In this context, two future options stand out. The first is disposal in deep boreholes. Bury the waste at a depth of 3 to 5 kilometers below the Earth’s crust; this minimizes both human intervention and the risk to groundwater. The second is separation and conversion technologies. The goal of this approach is to convert long-lived and hazardous isotopes into shorter-lived or less harmful forms through chemical or nuclear processes. Scientific studies indicate that this method has the potential to significantly reduce long-term radiotoxicity.
However, both options still face unresolved challenges. High costs, complex infrastructure requirements, and a level of maturity not yet proven at commercial scale. In short, these are promising avenues, but as of today, they have not yet reached the level of maturity to replace geological disposal.
In the nuclear sector, tomorrow’s technologies are sometimes used as an excuse to postpone today’s responsibilities. But claiming that a better solution will inevitably be found in the future is not a genuine waste management strategy. This approach amounts to shifting today’s risks onto the shoulders of future generations.
The ethical approach is the exact opposite. The cost, safety responsibility and institutional burden of nuclear waste produced today must be borne by today’s societies. We must leave future generations a managed legacy, not an unsolved problem.
The eighth review meeting of the Joint Convention under the IAEA, held in March 2025, was significant precisely for this reason.
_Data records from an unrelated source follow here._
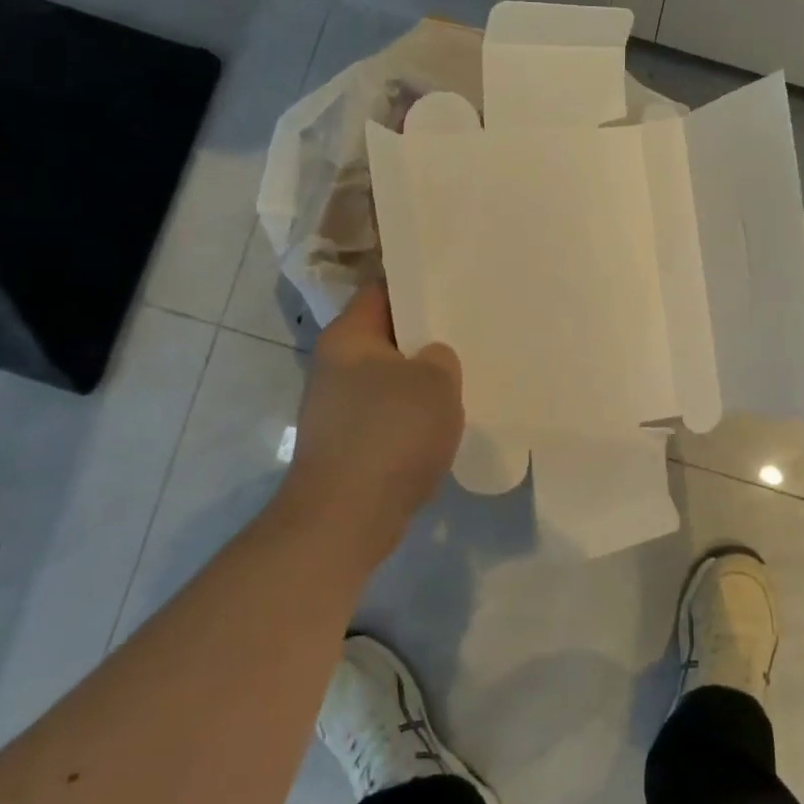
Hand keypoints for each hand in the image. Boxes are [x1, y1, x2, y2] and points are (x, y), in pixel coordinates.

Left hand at [278, 282, 462, 550]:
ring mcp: (338, 409)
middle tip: (469, 331)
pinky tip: (442, 423)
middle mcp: (334, 367)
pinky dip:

The safe management of spent fuel and radioactive waste was revisited not merely as a national technical issue but as a matter of international safety and legitimacy. 77 contracting parties gathered to address this agenda. This was a clear warning for countries seeking to expand nuclear energy. Just as reactor licenses must withstand international scrutiny, so too must waste management strategies.
The future of nuclear energy will no longer be measured solely by how many reactors are built. The true measure will be how many countries can establish a credible waste management framework.
A sound framework rests on five pillars: independent regulatory bodies, pre-funded waste funds, transparent inventory and monitoring systems, genuine engagement with local communities, and compliance with international standards. If even one of these is missing, the technical solution begins to crumble politically.
Nuclear energy could regain ground in the age of climate change. In fact, there are strong justifications for this in many countries. But the future of nuclear energy will be won not within reactor buildings, but where waste can be safely disposed of, tracked, and where society can trust this process.
The great question of our energy age is no longer simply “Should we go nuclear?” The real question is: Can we manage nuclear energy without passing its burden on to future generations?
No country that cannot honestly answer “yes” to this question can be said to have truly made nuclear energy a strategic option. Because those who cannot manage waste cannot manage the future.